*** Records provided

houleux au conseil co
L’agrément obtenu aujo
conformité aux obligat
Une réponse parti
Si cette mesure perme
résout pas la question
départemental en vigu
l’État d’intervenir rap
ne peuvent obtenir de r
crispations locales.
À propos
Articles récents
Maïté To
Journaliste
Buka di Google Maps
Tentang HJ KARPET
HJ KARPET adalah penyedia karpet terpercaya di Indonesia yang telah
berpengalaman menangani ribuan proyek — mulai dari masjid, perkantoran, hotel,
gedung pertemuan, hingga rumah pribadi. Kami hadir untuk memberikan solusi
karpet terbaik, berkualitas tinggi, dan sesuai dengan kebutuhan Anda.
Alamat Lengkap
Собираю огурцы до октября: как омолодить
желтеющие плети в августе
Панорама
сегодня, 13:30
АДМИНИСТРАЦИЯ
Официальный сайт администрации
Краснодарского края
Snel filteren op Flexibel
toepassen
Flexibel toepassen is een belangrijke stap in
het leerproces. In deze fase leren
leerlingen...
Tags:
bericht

******
*** Records provided

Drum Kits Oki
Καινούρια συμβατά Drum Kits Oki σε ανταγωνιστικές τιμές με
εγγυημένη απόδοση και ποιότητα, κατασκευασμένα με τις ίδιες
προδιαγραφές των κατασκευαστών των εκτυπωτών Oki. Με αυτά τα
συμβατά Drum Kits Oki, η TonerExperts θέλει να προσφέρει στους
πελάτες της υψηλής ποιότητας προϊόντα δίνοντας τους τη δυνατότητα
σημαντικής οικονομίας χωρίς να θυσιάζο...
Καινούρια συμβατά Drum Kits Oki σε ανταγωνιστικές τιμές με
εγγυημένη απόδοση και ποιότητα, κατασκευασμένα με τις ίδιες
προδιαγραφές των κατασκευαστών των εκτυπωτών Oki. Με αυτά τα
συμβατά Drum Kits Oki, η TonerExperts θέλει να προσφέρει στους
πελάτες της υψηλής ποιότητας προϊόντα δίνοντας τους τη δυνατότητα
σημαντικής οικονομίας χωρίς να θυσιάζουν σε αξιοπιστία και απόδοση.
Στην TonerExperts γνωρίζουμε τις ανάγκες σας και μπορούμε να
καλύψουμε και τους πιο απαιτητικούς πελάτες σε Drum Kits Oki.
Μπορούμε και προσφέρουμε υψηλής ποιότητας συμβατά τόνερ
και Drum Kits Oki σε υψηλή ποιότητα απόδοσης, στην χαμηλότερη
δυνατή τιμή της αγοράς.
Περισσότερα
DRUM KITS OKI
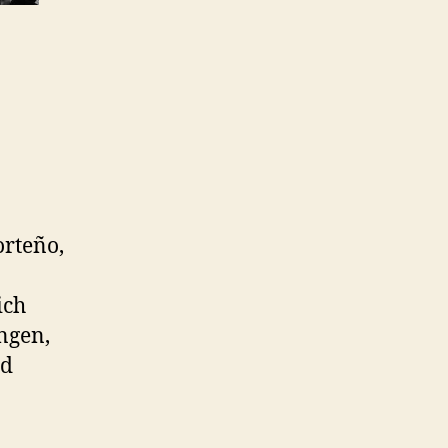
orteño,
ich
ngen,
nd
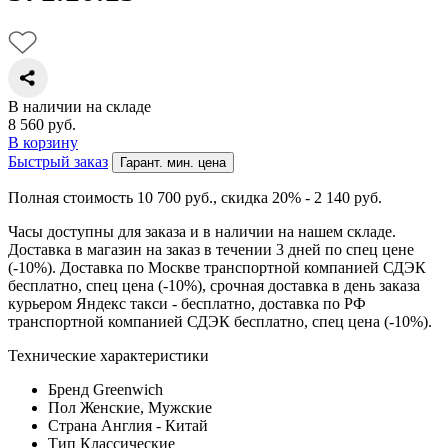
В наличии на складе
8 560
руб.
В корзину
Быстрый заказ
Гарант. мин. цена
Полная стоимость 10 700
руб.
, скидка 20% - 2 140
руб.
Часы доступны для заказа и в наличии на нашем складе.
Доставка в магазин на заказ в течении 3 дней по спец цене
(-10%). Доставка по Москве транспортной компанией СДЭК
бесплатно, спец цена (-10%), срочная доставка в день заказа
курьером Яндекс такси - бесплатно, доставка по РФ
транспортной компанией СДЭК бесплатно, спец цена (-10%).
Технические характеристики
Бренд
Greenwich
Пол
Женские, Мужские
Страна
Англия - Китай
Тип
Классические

******

▶ **Your task**:
Rewrite the material from the line with "houleux au conseil co" to the line with "Alamat Lengkap", switching "Articles récents" to "Derniers articles" and leaving everything else unchanged.

▶ **Your response**:
houleux au conseil co
L’agrément obtenu aujo
conformité aux obligat
Une réponse parti
Si cette mesure perme
résout pas la question
départemental en vigu
l’État d’intervenir rap
ne peuvent obtenir de r
crispations locales.
À propos
Derniers articles
Maïté To
Journaliste
Buka di Google Maps
Tentang HJ KARPET
HJ KARPET adalah penyedia karpet terpercaya di Indonesia yang telah
berpengalaman menangani ribuan proyek — mulai dari masjid, perkantoran, hotel,
gedung pertemuan, hingga rumah pribadi. Kami hadir untuk memberikan solusi
karpet terbaik, berkualitas tinggi, dan sesuai dengan kebutuhan Anda.
Alamat Lengkap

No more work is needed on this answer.